This problem can be reformulated into the minimum vertex cover problem on a bipartite graph.

Consider a graph: vertices are rows (one part) and columns (the other part). There is an edge between vertices row and col if and only if the corresponding cell (row, col) is evil.

Our problem is now to find a set of vertices having minimal possible size such that each edge (former cell) of our graph has at least one vertex in our set (row or column).
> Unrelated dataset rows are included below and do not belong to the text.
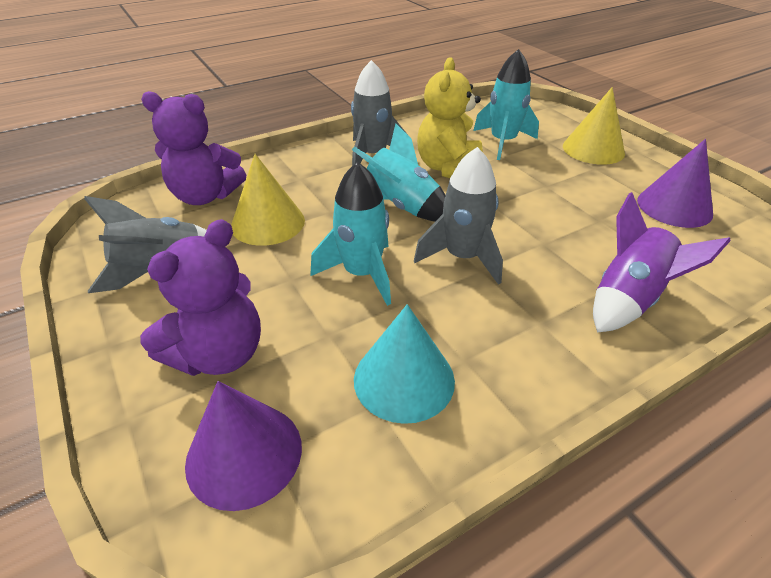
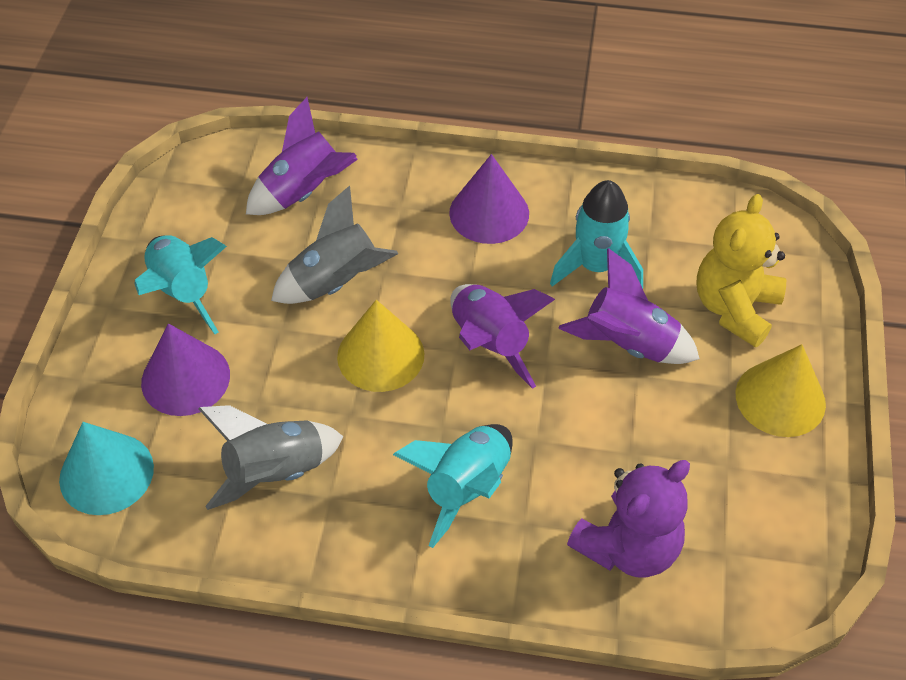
grey rocket: 3 -> 2
purple rocket: 1 -> 3
purple teddy bear: 2 -> 1

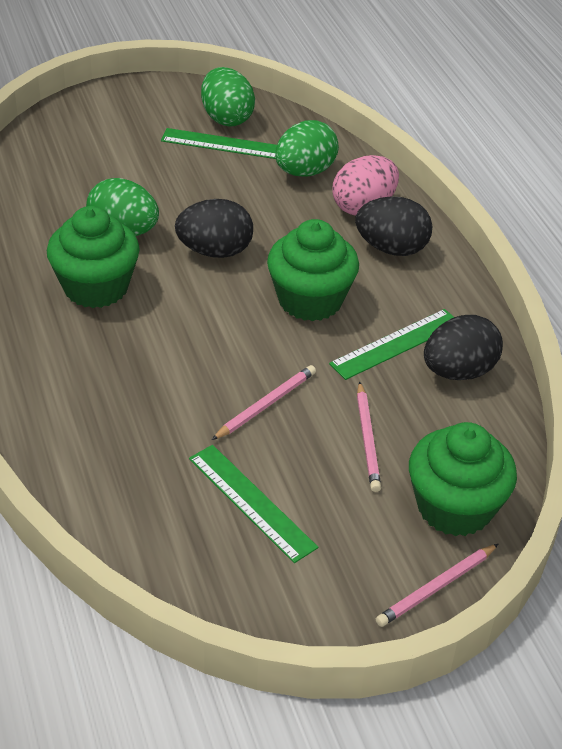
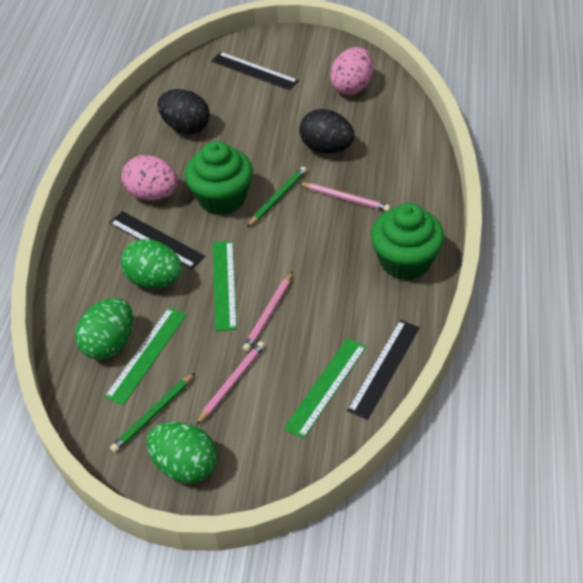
black egg: 3 -> 2
black ruler: 0 -> 3
green cupcake: 3 -> 2
green pencil: 0 -> 2
pink egg: 1 -> 2

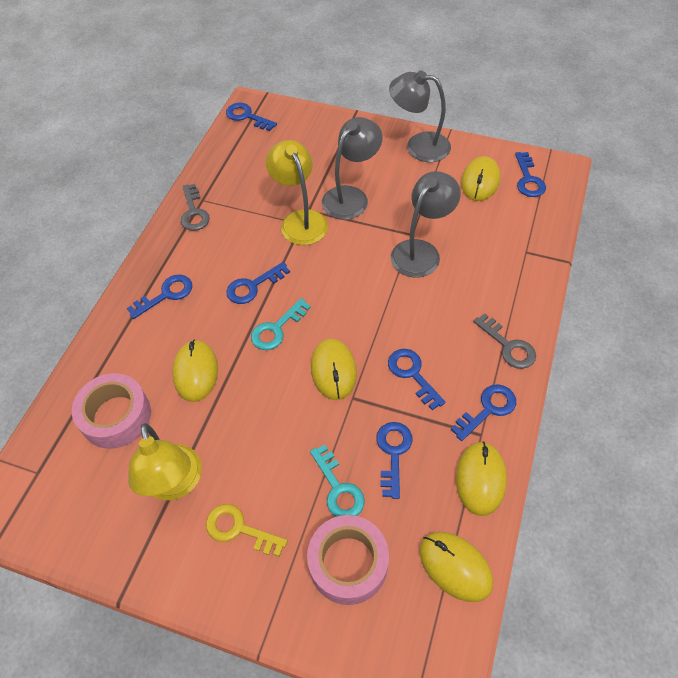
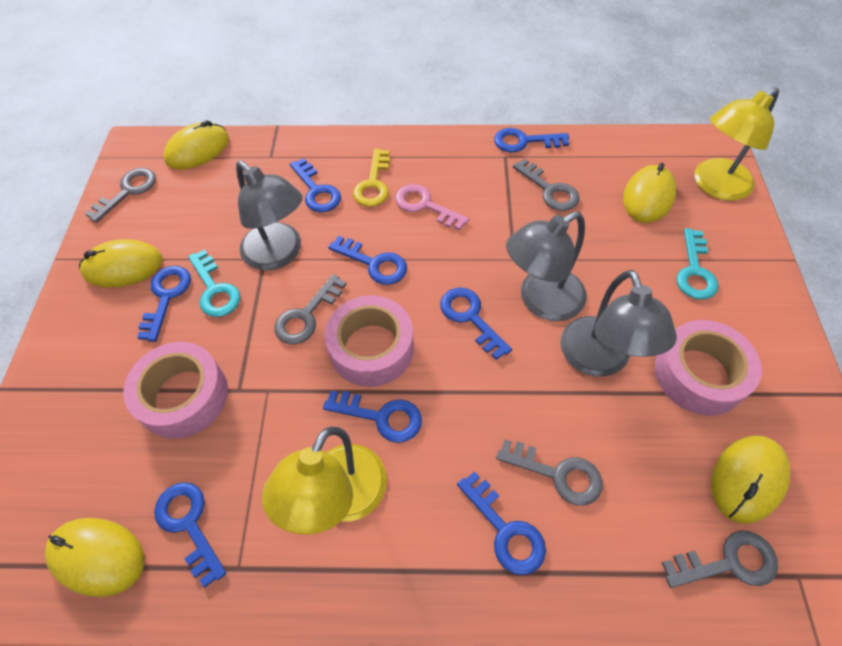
blue key: 7 -> 8
grey key: 2 -> 5
pink key: 0 -> 1
pink tape: 2 -> 3

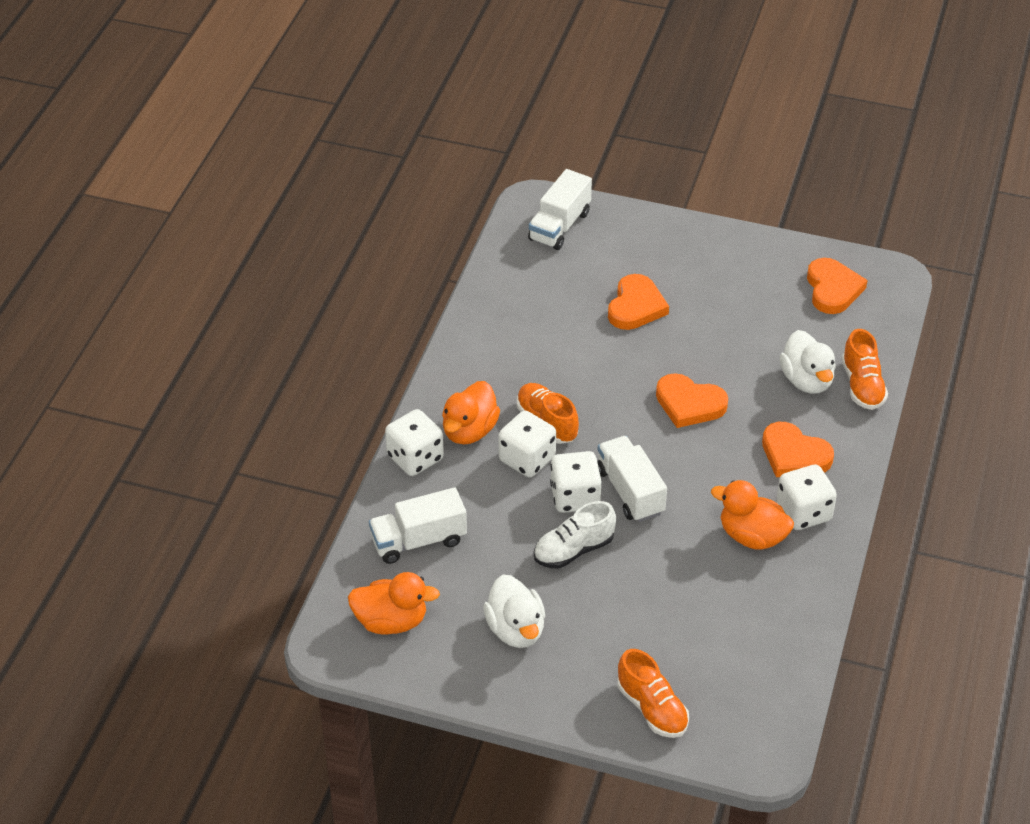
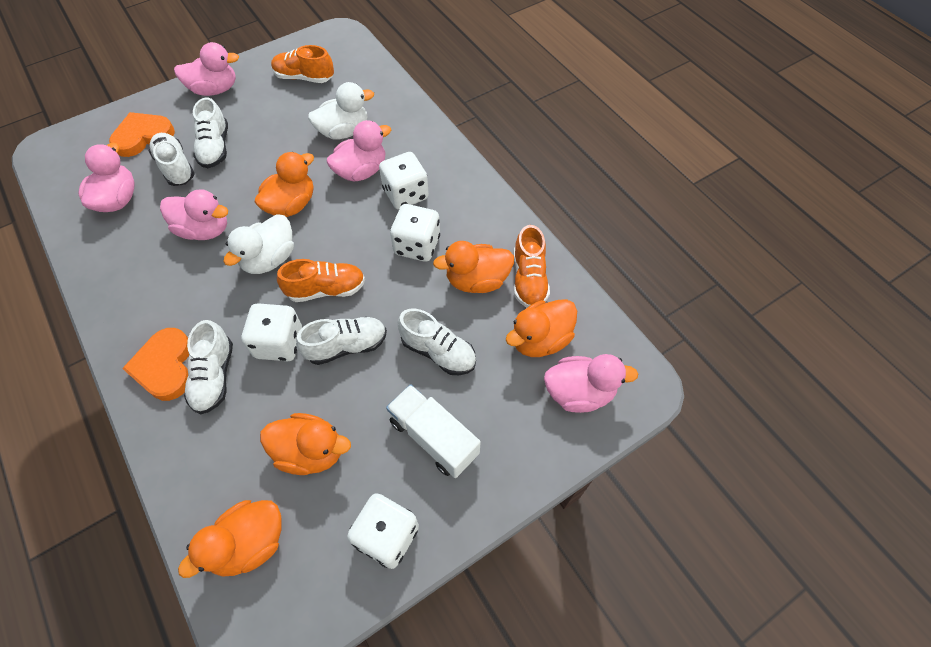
orange duck: 3 -> 5
orange heart: 4 -> 2
pink duck: 0 -> 5
white shoe: 1 -> 5
white truck: 3 -> 1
According to Koenig's Theorem, we can find the maximum matching in our bipartite graph and then mark exactly one vertex of each edge of the matching so that the resulting set of vertices covers the graph in the above sense. In particular, the size of the maximum matching is equal to the size of the minimum vertex cover.

Answer 2

In order to answer to both 1) and 2), I would go with the following approach, assuming N or M are small (say <= 25).
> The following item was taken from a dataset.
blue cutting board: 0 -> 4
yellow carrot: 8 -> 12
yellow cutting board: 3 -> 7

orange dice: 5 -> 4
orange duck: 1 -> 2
Brute force on the set of rows/columns (whichever is smaller) selected and check the corresponding cost adding columns/rows to cover everything.
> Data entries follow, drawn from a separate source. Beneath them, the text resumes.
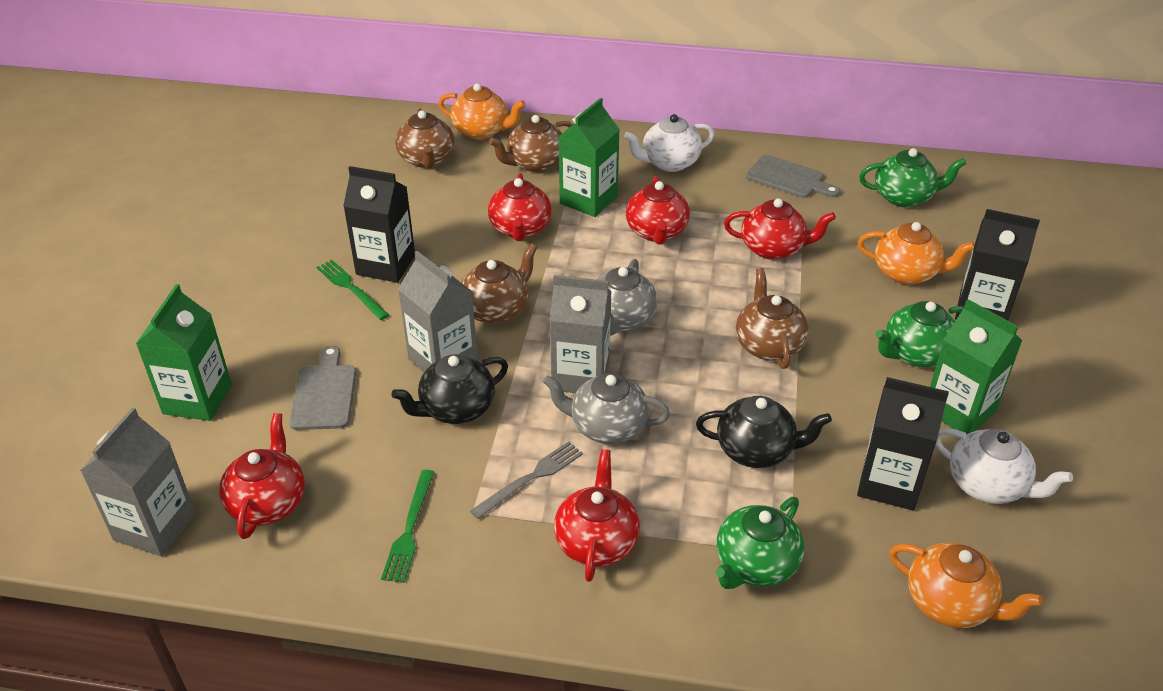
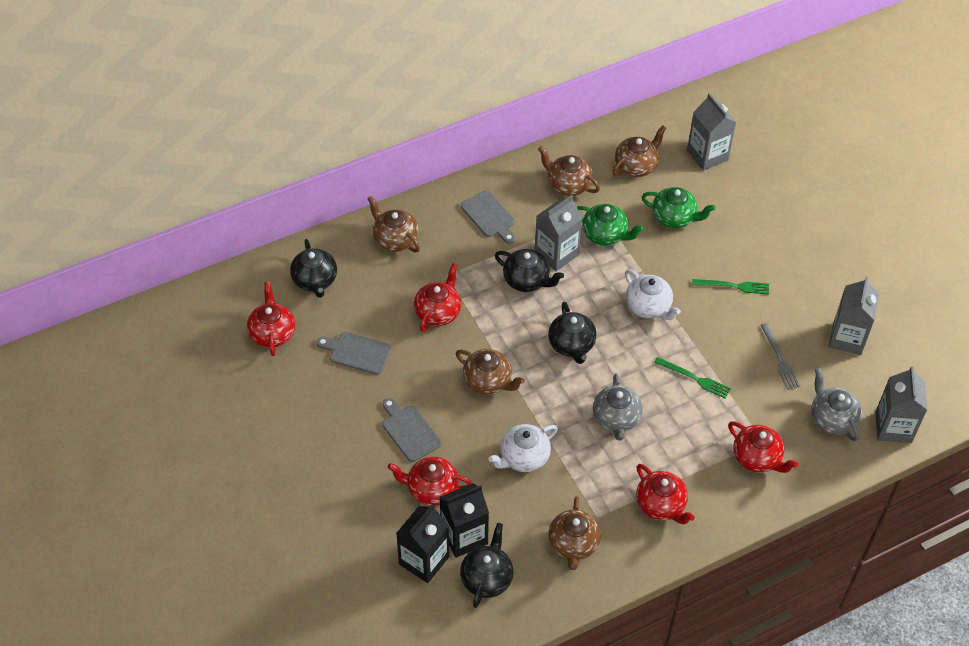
black carton: 3 -> 2
black teapot: 2 -> 4
brown teapot: 4 -> 5
green carton: 3 -> 0
green teapot: 3 -> 2
grey carton: 3 -> 4
grey cutting board: 2 -> 3
orange teapot: 3 -> 0

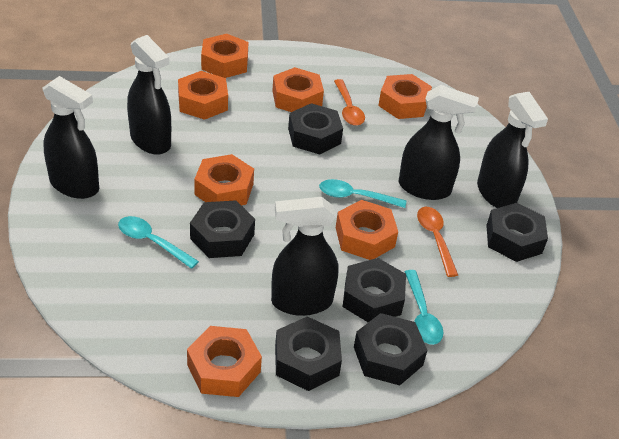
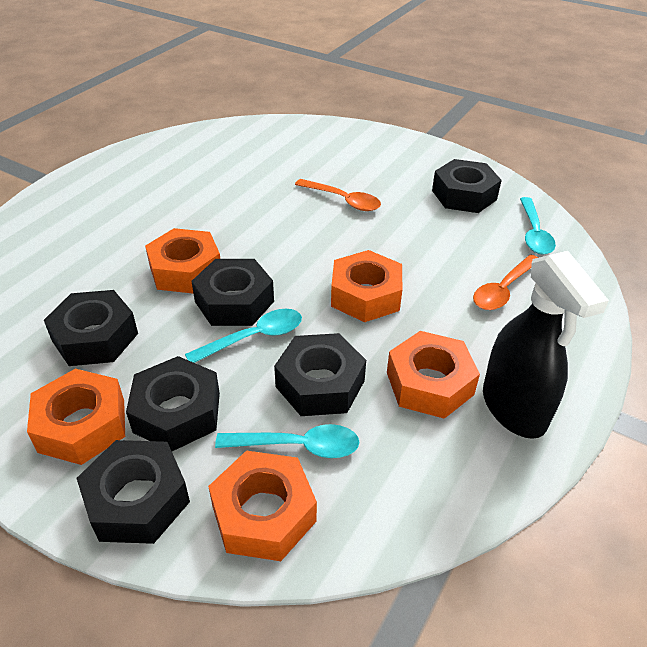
black spray bottle: 5 -> 1
orange nut: 7 -> 5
Lets say N <= M, there are 2^N sets of rows and we process the whole matrix for each one of them. This approach runs in O(2^N * N * M).

#define CONTAINS(mask, bit) (mask & (1 << bit))

void Solve(int matrix[MAX][MAX], int N, int M) {
    vector<int> best;
    int i, j, best_good_cells;
    for (int rows_mask = 0; rows_mask < (1 << N); rows_mask++) {
        vector<int> lasers;
        int good_cells = 0;
        for (j = 0; j < M; j++) {
            bool add_column = false;
            int good = 0;
            for (i = 0; i < N; i++)
                if (!CONTAINS(rows_mask, i)) {
                    if (matrix[i][j] == 0)
                        good++;
                    else
                        add_column = true;
                }
            if (add_column) {
                lasers.push_back(j);
                good_cells += good;
            }
        }
        for (i = 0; i < N; i++)
            if (CONTAINS(rows_mask, i))
                lasers.push_back(M+i);
        if (best.size() == 0 ||
                best.size() > lasers.size() ||
                (best.size()==lasers.size() && good_cells < best_good_cells)){
            best = lasers;
            best_good_cells = good_cells;
        }
    }
    cout << "Select lasers:";
    for (auto i: best)
        cout << " " << i+1;
    cout << endl;
}